Stored items
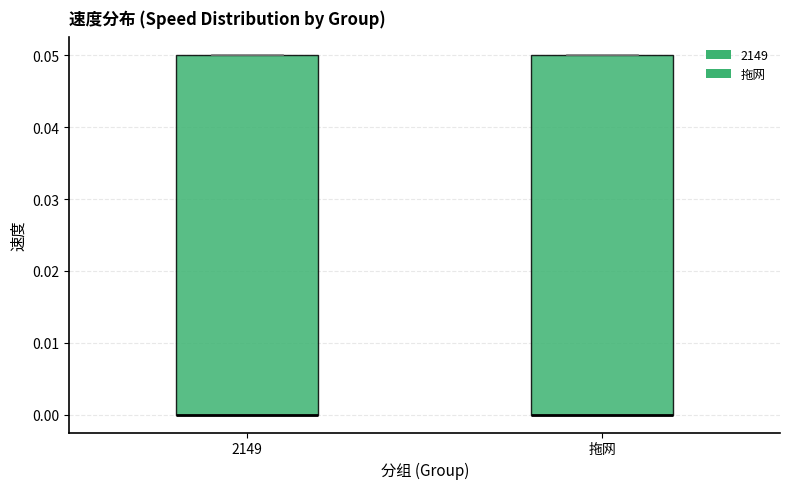

Reading left to right, read every box against the y-axis: the position of its median line, the range the box covers, and the ends of its whiskers. The values are not printed on the chart, so give them approximately, as read against the axis.

2149: median 0.00 (drawn on the box's lower edge), box 0.00 to 0.05, whiskers 0.00 to 0.05
拖网: median 0.00 (drawn on the box's lower edge), box 0.00 to 0.05, whiskers 0.00 to 0.05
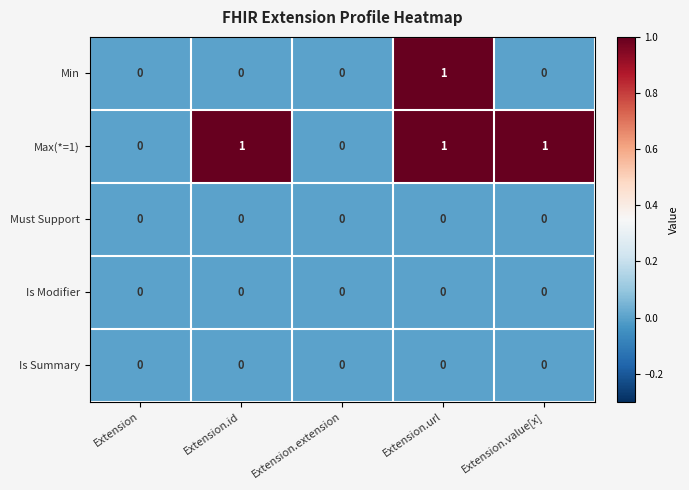

True or false: Must Support has a value of 0 at Extension.url.

True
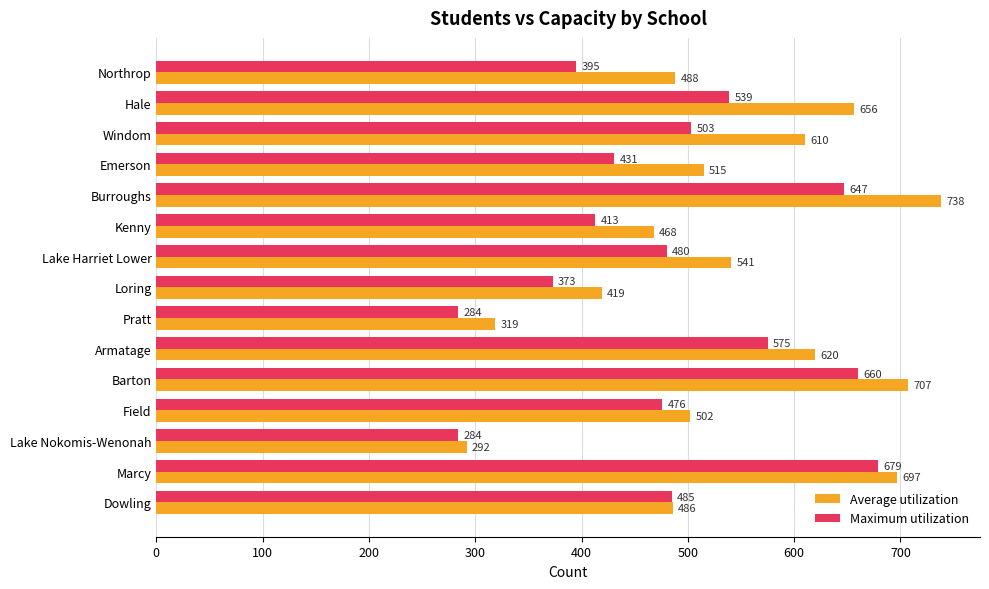

What value does the Average utilization series have at Field?

502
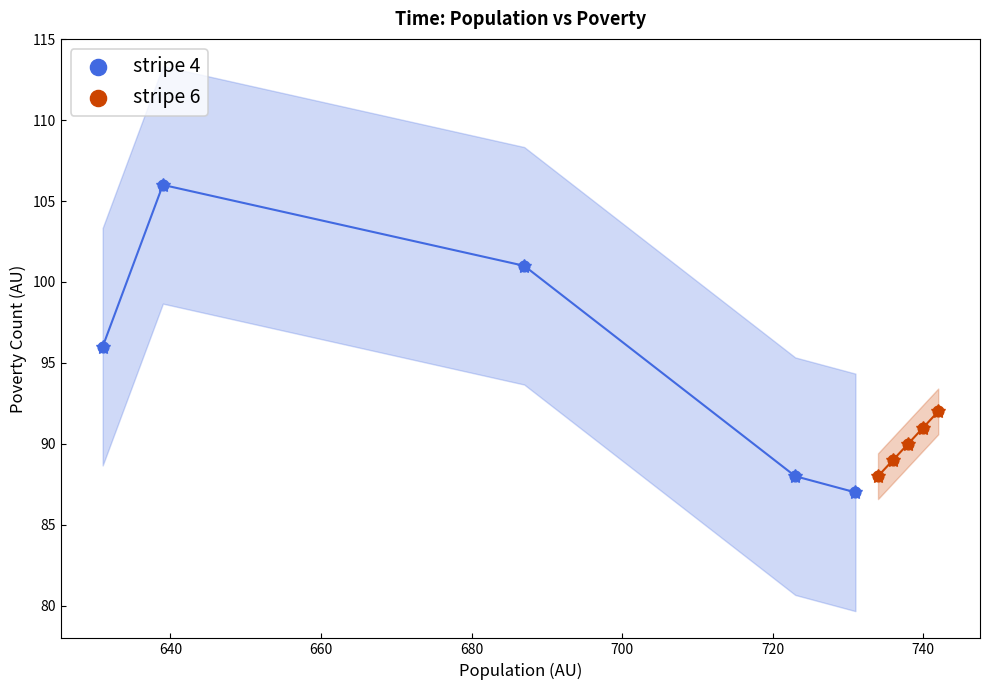

Which series contains the highest Y value?

stripe 4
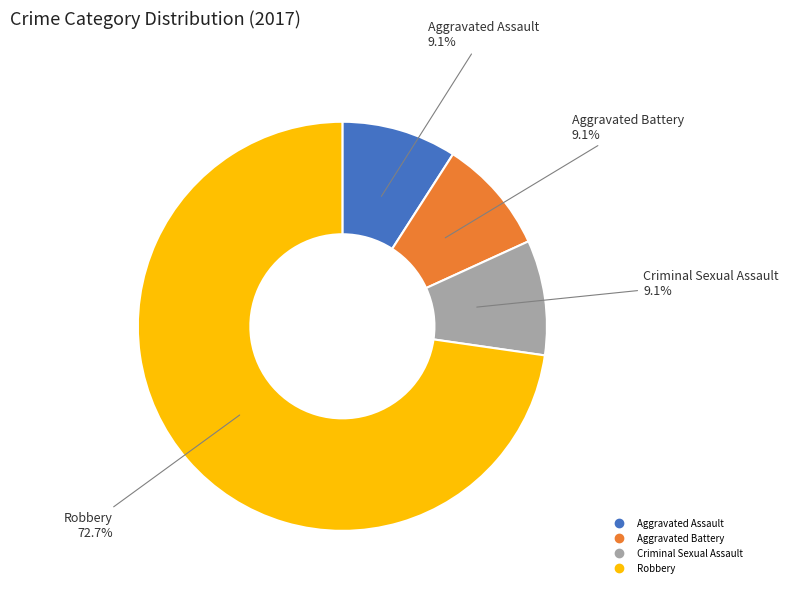

Does any single category account for the majority?

Yes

Task brief: Quote the stretch from the line containing "Does any single" through the end of the items, copying each line without any change.

Result of this exercise:
Does any single category account for the majority?

Yes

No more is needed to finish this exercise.